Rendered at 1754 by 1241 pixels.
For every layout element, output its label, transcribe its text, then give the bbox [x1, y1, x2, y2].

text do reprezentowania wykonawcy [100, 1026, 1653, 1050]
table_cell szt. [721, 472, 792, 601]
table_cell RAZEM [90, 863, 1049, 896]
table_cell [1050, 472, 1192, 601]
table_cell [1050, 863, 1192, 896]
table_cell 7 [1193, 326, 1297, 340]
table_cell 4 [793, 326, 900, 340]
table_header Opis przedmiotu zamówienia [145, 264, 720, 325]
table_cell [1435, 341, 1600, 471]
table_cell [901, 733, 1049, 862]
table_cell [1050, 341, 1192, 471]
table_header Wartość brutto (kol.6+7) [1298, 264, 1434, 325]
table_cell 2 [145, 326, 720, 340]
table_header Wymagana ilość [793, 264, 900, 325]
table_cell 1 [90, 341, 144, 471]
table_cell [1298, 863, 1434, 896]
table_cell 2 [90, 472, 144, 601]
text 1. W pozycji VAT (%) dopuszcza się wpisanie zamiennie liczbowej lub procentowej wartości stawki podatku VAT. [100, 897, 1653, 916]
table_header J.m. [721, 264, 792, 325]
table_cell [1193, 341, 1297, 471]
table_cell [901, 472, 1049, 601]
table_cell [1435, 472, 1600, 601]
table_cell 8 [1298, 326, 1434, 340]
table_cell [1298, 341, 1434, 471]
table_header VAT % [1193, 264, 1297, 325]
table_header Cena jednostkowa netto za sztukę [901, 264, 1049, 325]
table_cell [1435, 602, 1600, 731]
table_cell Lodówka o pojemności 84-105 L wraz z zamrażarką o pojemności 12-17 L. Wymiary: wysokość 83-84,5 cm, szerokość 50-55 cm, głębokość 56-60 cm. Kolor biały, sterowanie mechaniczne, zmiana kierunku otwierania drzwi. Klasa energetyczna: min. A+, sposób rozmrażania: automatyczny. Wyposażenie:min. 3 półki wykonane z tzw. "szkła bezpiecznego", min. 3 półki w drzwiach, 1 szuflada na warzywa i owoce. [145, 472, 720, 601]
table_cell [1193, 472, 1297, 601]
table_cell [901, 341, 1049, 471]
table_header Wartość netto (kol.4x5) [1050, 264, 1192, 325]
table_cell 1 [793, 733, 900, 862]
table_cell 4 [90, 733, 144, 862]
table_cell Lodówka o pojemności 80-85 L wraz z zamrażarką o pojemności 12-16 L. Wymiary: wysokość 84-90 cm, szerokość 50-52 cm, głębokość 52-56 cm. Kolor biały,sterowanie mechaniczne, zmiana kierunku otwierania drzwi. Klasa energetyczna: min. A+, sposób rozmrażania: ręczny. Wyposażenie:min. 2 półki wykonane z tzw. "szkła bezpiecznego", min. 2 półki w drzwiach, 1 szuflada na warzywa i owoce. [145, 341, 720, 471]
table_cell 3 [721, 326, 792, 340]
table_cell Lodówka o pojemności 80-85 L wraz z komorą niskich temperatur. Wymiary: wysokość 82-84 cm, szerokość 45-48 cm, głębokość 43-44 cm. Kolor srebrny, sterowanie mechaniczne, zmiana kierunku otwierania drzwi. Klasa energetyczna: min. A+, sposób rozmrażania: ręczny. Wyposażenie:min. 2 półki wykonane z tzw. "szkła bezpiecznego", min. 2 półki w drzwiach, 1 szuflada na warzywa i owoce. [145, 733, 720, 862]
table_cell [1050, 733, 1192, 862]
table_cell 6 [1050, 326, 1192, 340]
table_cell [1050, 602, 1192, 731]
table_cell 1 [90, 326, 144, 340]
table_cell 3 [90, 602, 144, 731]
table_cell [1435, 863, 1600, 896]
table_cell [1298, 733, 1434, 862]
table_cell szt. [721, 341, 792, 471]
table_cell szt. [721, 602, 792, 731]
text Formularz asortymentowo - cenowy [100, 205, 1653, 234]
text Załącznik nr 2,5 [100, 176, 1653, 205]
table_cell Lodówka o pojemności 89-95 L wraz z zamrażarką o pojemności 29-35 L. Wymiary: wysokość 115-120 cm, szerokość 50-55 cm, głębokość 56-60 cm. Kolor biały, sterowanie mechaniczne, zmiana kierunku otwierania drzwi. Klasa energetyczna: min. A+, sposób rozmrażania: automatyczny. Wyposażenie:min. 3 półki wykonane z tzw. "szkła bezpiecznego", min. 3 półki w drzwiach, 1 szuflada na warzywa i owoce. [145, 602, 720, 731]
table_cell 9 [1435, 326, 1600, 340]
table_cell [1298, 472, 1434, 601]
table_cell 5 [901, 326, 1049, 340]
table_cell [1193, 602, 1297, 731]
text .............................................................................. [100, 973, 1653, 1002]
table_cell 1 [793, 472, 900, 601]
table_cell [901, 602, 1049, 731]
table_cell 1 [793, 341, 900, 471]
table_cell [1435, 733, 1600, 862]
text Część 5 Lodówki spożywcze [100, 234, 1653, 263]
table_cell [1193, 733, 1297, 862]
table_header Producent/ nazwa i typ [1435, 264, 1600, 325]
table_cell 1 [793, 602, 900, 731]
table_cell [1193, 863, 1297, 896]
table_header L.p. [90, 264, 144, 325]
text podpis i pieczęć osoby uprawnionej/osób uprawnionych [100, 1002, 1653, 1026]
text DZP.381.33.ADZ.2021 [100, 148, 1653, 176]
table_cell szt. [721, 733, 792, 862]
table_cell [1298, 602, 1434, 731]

▸ **The problem**
For the string "szkła", filter the data and copy out each line where it occurs.

▸ **Written solution**
table_cell Lodówka o pojemności 84-105 L wraz z zamrażarką o pojemności 12-17 L. Wymiary: wysokość 83-84,5 cm, szerokość 50-55 cm, głębokość 56-60 cm. Kolor biały, sterowanie mechaniczne, zmiana kierunku otwierania drzwi. Klasa energetyczna: min. A+, sposób rozmrażania: automatyczny. Wyposażenie:min. 3 półki wykonane z tzw. "szkła bezpiecznego", min. 3 półki w drzwiach, 1 szuflada na warzywa i owoce. [145, 472, 720, 601]
table_cell Lodówka o pojemności 80-85 L wraz z zamrażarką o pojemności 12-16 L. Wymiary: wysokość 84-90 cm, szerokość 50-52 cm, głębokość 52-56 cm. Kolor biały,sterowanie mechaniczne, zmiana kierunku otwierania drzwi. Klasa energetyczna: min. A+, sposób rozmrażania: ręczny. Wyposażenie:min. 2 półki wykonane z tzw. "szkła bezpiecznego", min. 2 półki w drzwiach, 1 szuflada na warzywa i owoce. [145, 341, 720, 471]
table_cell Lodówka o pojemności 80-85 L wraz z komorą niskich temperatur. Wymiary: wysokość 82-84 cm, szerokość 45-48 cm, głębokość 43-44 cm. Kolor srebrny, sterowanie mechaniczne, zmiana kierunku otwierania drzwi. Klasa energetyczna: min. A+, sposób rozmrażania: ręczny. Wyposażenie:min. 2 półki wykonane z tzw. "szkła bezpiecznego", min. 2 półki w drzwiach, 1 szuflada na warzywa i owoce. [145, 733, 720, 862]
table_cell Lodówka o pojemności 89-95 L wraz z zamrażarką o pojemności 29-35 L. Wymiary: wysokość 115-120 cm, szerokość 50-55 cm, głębokość 56-60 cm. Kolor biały, sterowanie mechaniczne, zmiana kierunku otwierania drzwi. Klasa energetyczna: min. A+, sposób rozmrażania: automatyczny. Wyposażenie:min. 3 półki wykonane z tzw. "szkła bezpiecznego", min. 3 półki w drzwiach, 1 szuflada na warzywa i owoce. [145, 602, 720, 731]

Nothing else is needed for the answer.